━━━━━ LISTED RECORDS

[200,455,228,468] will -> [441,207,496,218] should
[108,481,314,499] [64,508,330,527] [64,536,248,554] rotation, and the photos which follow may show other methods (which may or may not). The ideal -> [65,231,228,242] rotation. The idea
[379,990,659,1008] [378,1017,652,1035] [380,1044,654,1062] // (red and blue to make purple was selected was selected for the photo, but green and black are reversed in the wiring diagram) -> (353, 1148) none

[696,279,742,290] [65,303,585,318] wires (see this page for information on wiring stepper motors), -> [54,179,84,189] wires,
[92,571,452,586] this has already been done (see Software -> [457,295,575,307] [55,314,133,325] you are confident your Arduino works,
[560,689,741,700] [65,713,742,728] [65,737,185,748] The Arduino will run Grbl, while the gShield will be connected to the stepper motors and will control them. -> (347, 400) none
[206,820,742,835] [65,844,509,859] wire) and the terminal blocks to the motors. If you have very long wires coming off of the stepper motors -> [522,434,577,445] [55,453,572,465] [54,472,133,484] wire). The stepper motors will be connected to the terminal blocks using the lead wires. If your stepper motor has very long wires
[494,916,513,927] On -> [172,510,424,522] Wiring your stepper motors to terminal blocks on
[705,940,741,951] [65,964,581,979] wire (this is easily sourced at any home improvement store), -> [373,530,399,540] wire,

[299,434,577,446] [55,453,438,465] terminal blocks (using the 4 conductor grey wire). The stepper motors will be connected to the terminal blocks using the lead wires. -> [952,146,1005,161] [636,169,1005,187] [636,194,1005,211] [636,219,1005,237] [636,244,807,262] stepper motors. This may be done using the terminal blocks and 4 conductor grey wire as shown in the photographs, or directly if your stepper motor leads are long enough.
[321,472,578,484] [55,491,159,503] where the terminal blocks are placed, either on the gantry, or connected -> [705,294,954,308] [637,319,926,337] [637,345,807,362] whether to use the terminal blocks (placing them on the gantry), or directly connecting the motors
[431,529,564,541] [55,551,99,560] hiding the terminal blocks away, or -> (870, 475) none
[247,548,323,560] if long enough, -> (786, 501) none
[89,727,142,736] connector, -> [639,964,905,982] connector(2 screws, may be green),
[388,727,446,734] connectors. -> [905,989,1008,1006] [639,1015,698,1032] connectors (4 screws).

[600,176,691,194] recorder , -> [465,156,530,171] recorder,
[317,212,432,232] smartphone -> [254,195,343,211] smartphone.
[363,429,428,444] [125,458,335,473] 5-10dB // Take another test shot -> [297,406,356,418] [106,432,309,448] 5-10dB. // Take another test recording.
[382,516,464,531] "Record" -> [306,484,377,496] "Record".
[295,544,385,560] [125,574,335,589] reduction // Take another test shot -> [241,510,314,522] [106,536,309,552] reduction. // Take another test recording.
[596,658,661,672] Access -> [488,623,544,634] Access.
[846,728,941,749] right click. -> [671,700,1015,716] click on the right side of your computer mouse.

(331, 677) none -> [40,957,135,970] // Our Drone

━━━━━━━━━━

**ASSIGNMENT**. Please give a word-for-word repetition of the lines from the one containing "[247,548,323,560] if long" through the last line of the data above, including both, and nothing besides.

**PROBLEM SOLUTION**.
[247,548,323,560] if long enough, -> (786, 501) none
[89,727,142,736] connector, -> [639,964,905,982] connector(2 screws, may be green),
[388,727,446,734] connectors. -> [905,989,1008,1006] [639,1015,698,1032] connectors (4 screws).

[600,176,691,194] recorder , -> [465,156,530,171] recorder,
[317,212,432,232] smartphone -> [254,195,343,211] smartphone.
[363,429,428,444] [125,458,335,473] 5-10dB // Take another test shot -> [297,406,356,418] [106,432,309,448] 5-10dB. // Take another test recording.
[382,516,464,531] "Record" -> [306,484,377,496] "Record".
[295,544,385,560] [125,574,335,589] reduction // Take another test shot -> [241,510,314,522] [106,536,309,552] reduction. // Take another test recording.
[596,658,661,672] Access -> [488,623,544,634] Access.
[846,728,941,749] right click. -> [671,700,1015,716] click on the right side of your computer mouse.

(331, 677) none -> [40,957,135,970] // Our Drone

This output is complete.